In Genesis 2:17, God told Adam not to eat the fruit.  In Genesis 2:22, God created Eve.  So, first of all, Adam received the instruction from God.  Eve got it second hand.

Genesis 3:6b says, “She also gave some to her husband who was with her.”  The Hebrew word translated as “with” means “side-by-side.”  Adam was right there the whole time the snake was tempting Eve, and he did nothing.  Adam was made to protect her, to guide her, to look out for her.

We see throughout the Bible that man is the “head” of the relationship.  But when he saw her going down a path he knew was wrong, he failed to intervene.  And then he followed her.

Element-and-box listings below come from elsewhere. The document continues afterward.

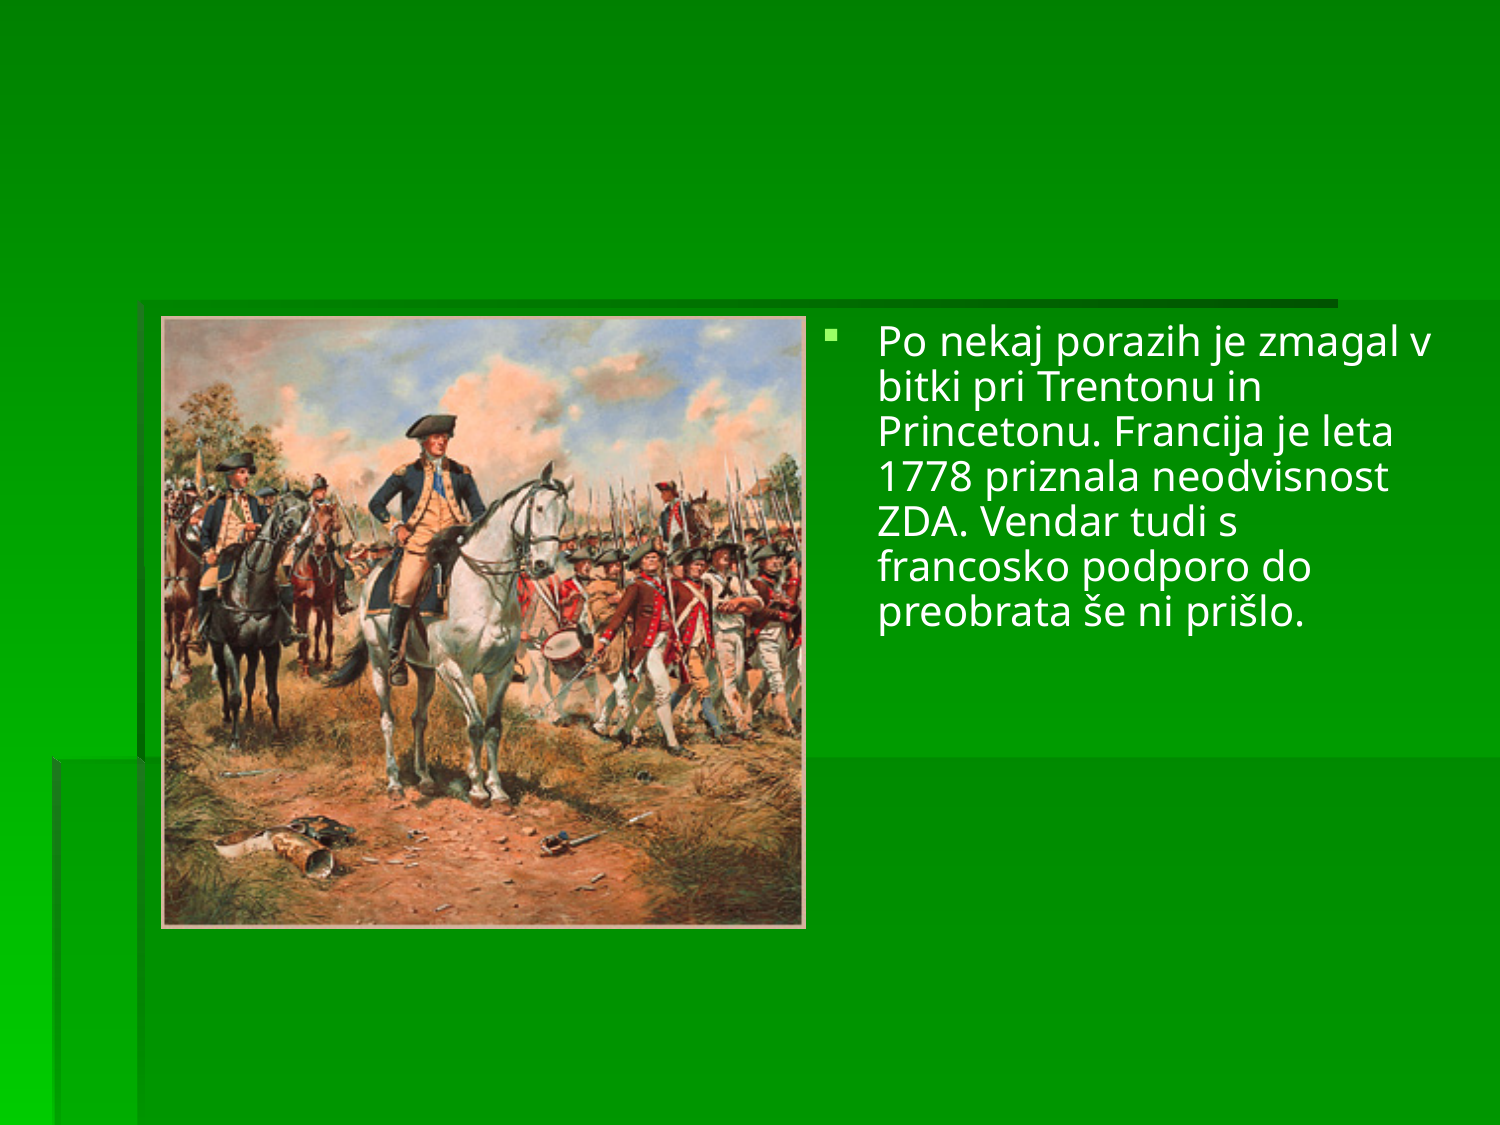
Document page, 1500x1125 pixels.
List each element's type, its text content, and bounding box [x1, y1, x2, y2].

picture [161, 316, 806, 929]
list Po nekaj porazih je zmagal v bitki pri Trentonu in Princetonu. Francija je leta 1778 priznala neodvisnost ZDA. Vendar tudi s francosko podporo do preobrata še ni prišlo. [806, 312, 1451, 1000]
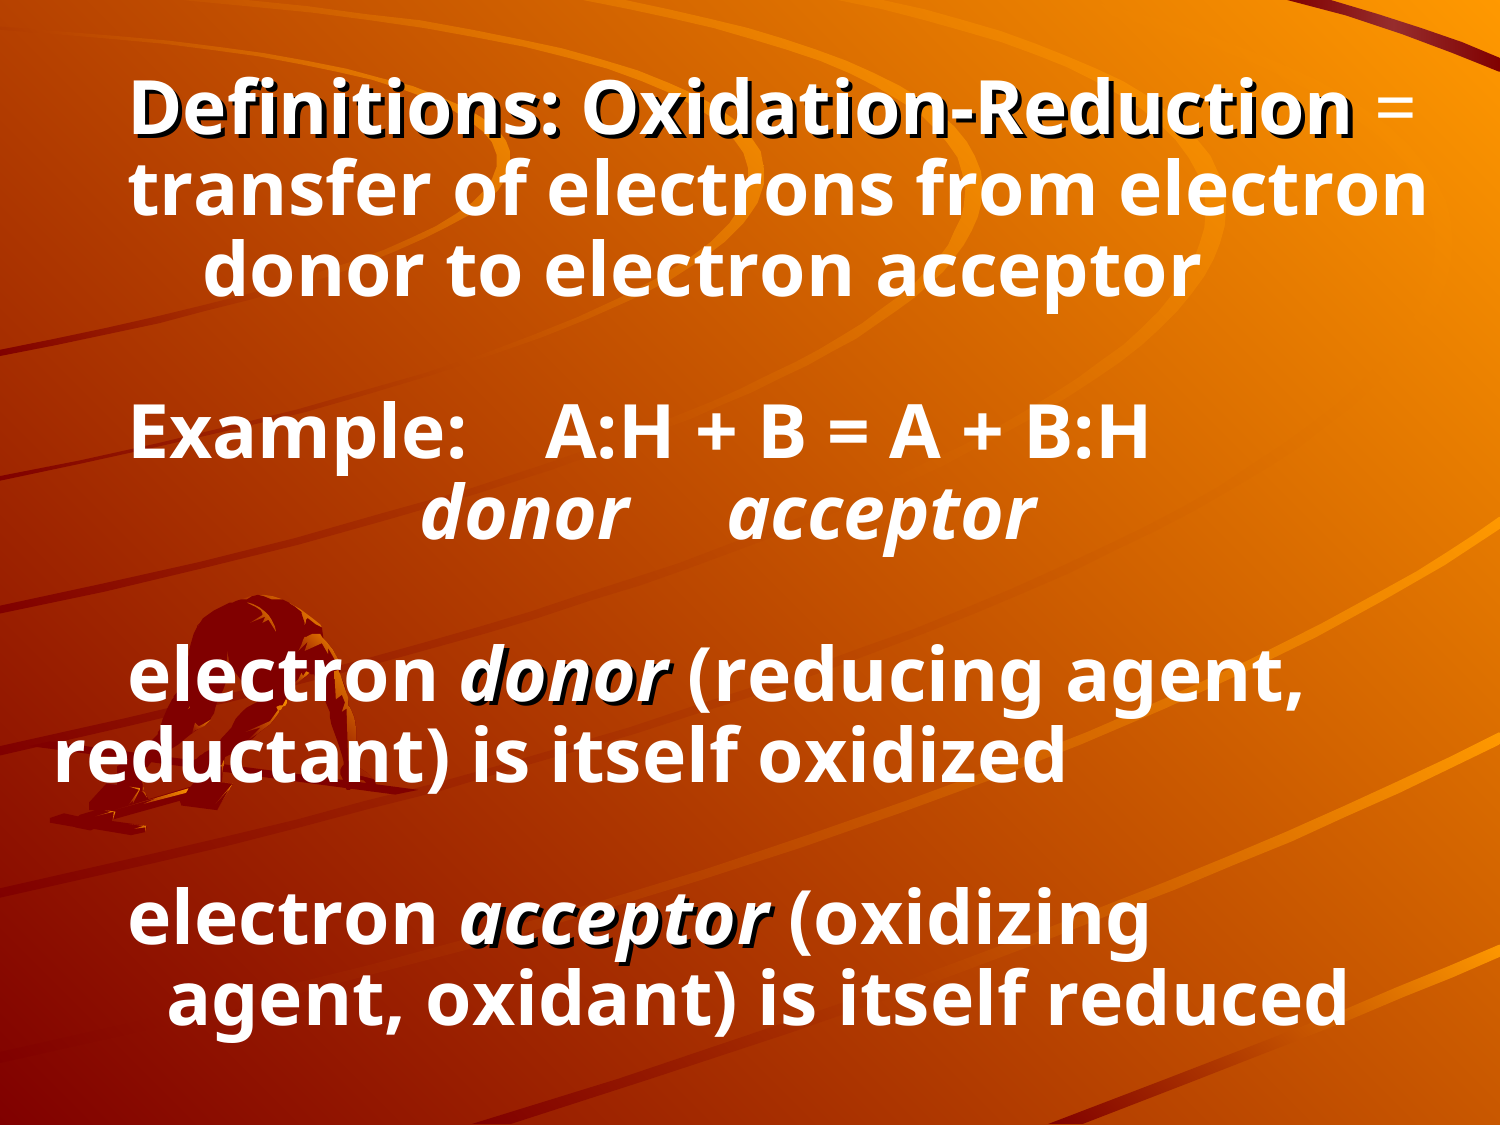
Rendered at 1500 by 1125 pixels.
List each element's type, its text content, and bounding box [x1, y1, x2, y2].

Romans 5:12 says, “Just as sin entered the world through one man, and death through sin, and in this way death came to all people, because all sinned.”  Paul doesn’t blame Eve, he blames Adam.  Adam received the law first-hand, Adam stood right there and failed to stop her from falling (apparently didn’t even try), and then he followed her in disobedience.

Granted, in Genesis 3:12, Adam began the long and terrible legacy of passing the buck and placing blame.  “The woman You put here with me…”  He blames Eve, he blames God for giving him Eve–he blames everyone except himself.  But that’s a result of the fall, not how God meant for men to be.

In Genesis 3:16, part of woman’s curse is “Your desire will be for your husband and he will rule over you.”  I’ve heard it said that the first part means she’ll desire her husband’s position, or authority.  Man was made to guide and protect.  Woman was made to encourage and inspire.  But after the fall, she seeks to rule, and he seeks to dominate.  And so began the most hideous thread of human history.

A lot of people have abused the Scripture to justify their abuse of women (physical or otherwise), but that was never God’s plan.

God wants men to look out for women, to protect them, to guard them as a treasure.

God wants women to encourage men, to build them up–which increases both their strength and desire to protect women.

God does not want men to abuse their authority, nor does He want women to blindly submit to everything a man says.  This notion has been abused a lot and it’s easy to hear the wrong thing in Scripture, especially if that’s what you’ve seen or been taught.